Tepat pada waktu ilmu itu hendak selesai diwejangkan oleh Resi Wisrawa kepada Dewi Sukesi, datanglah suatu percobaan atau ujian hidup. Sang Bhatara Guru yang menyelundup ke dalam tubuh Bagawan Wisrawa dan Bhatari Uma yang ada di dalam tubuh Dewi Sukesi memulai gangguannya terhadap keduanya. Godaan yang demikian dahsyat datang menghampiri kedua insan itu. Resi Wisrawa dan Dewi Sukesi yang menerima pengejawantahan Bhatara Guru dan Dewi Uma secara berturut-turut terserang api asmara dan keduanya dirangsang oleh nafsu birahi. Dan rangsangan itu semakin lama semakin tinggi. Tembuslah tembok pertahanan Wisrawa dan Sukesi. Dan terjadilah hubungan yang nantinya akan membuahkan kandungan. Begawan Wisrawa lupa, bahwa ia pada hakekatnya hanya berfungsi sebagai wakil anaknya belaka. Dan akibat dari godaan tersebut, sebelum wejangan Sastra Jendra selesai, setelah hubungan antara Resi Wisrawa dengan Dewi Sukesi terjadi, kenyataan mengatakan mereka sudah merupakan suami-istri.

Seusai gangguan itu Bathara Guru dan Dewi Uma segera meninggalkan dua manusia yang telah langsung menjadi suami istri. Sadar akan segala perbuatannya, mereka berdua menangis menyesali yang telah terjadi. Namun segalanya telah terjadi. Sastra Jendra Hayuningrat Pangruwating Diyu gagal diselesaikan. Dan hasil dari segala uraian yang gagal diselesaikan itu adalah seboah noda, aib dan cela yang akan menjadi malapetaka besar dikemudian hari.

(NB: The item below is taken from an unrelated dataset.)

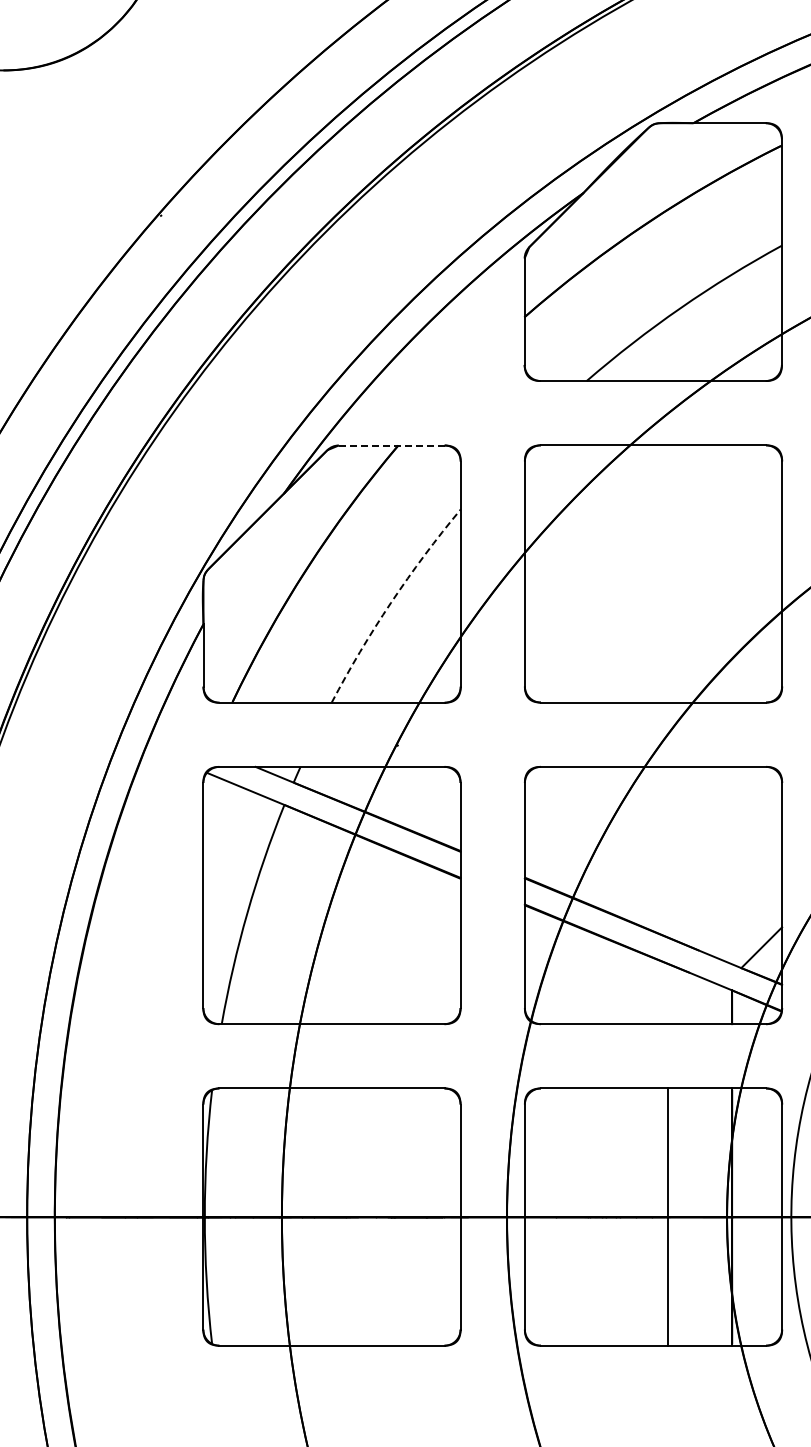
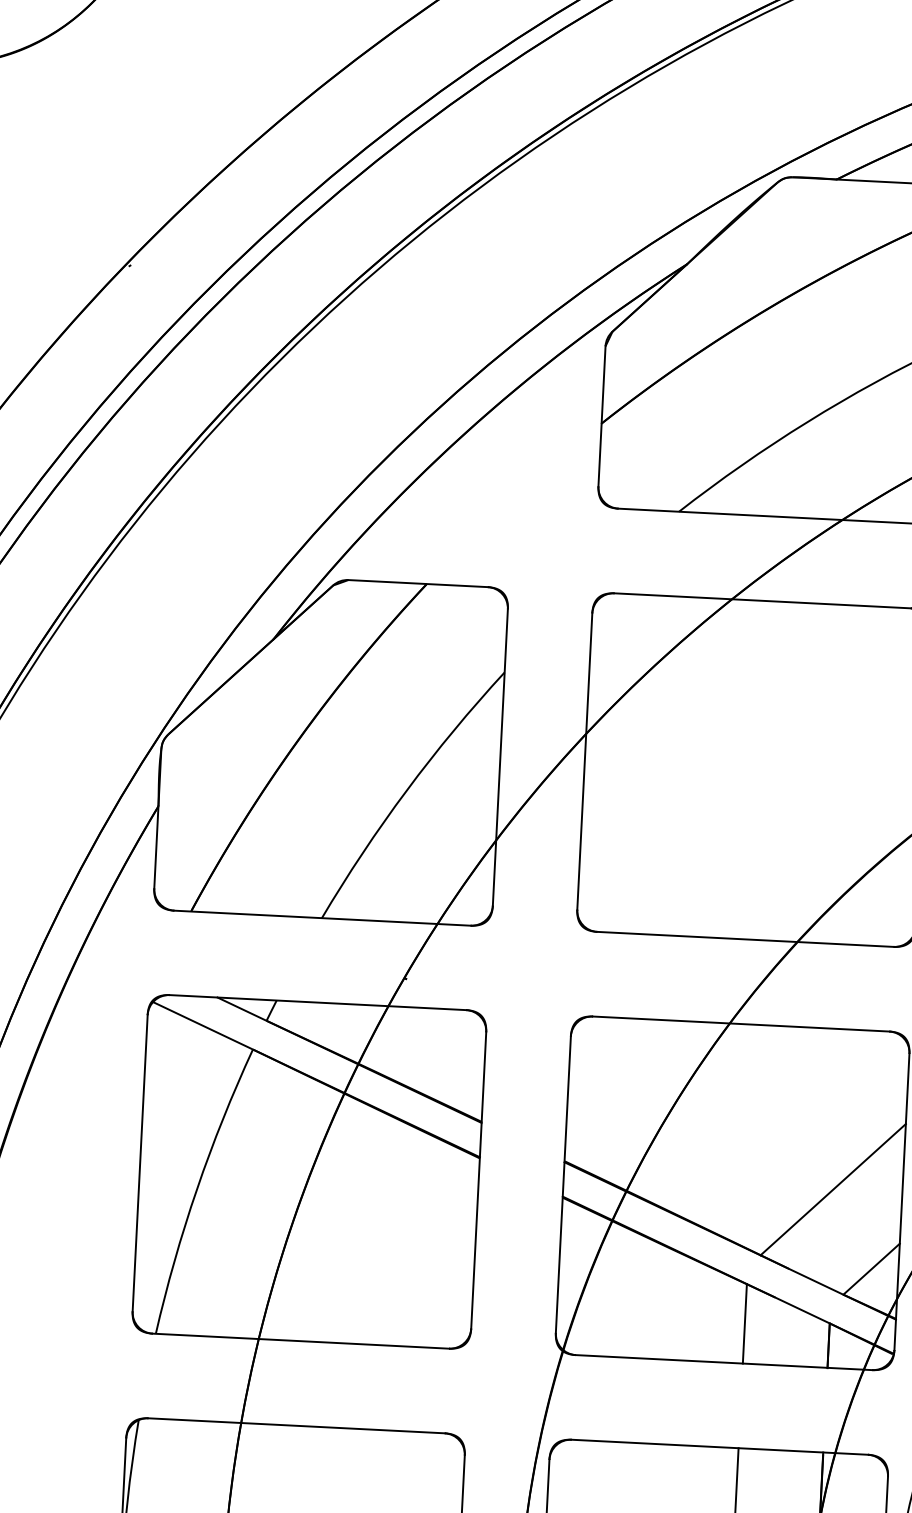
line: (391, 445) -> (417, 583), dashed -> solid
arc: (391, 602) -> (407, 790), dashed -> solid
line: (729, 888) -> (833, 1189), added
line: (667, 993) -> (744, 1323), added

Tetapi apapun hasilnya harus dilalui. Resi Wisrawa dan Dewi Sukesi membeberkan semuanya apa adanya kepada sang ayah Prabu Sumali. Dengan arif Prabu Sumali menerima kenyataan yang sudah terjadi. Dan Resi Wisrawa dan Dewi Sukesi resmi sebagai suami istri, dan seluruh sayembara ditutup.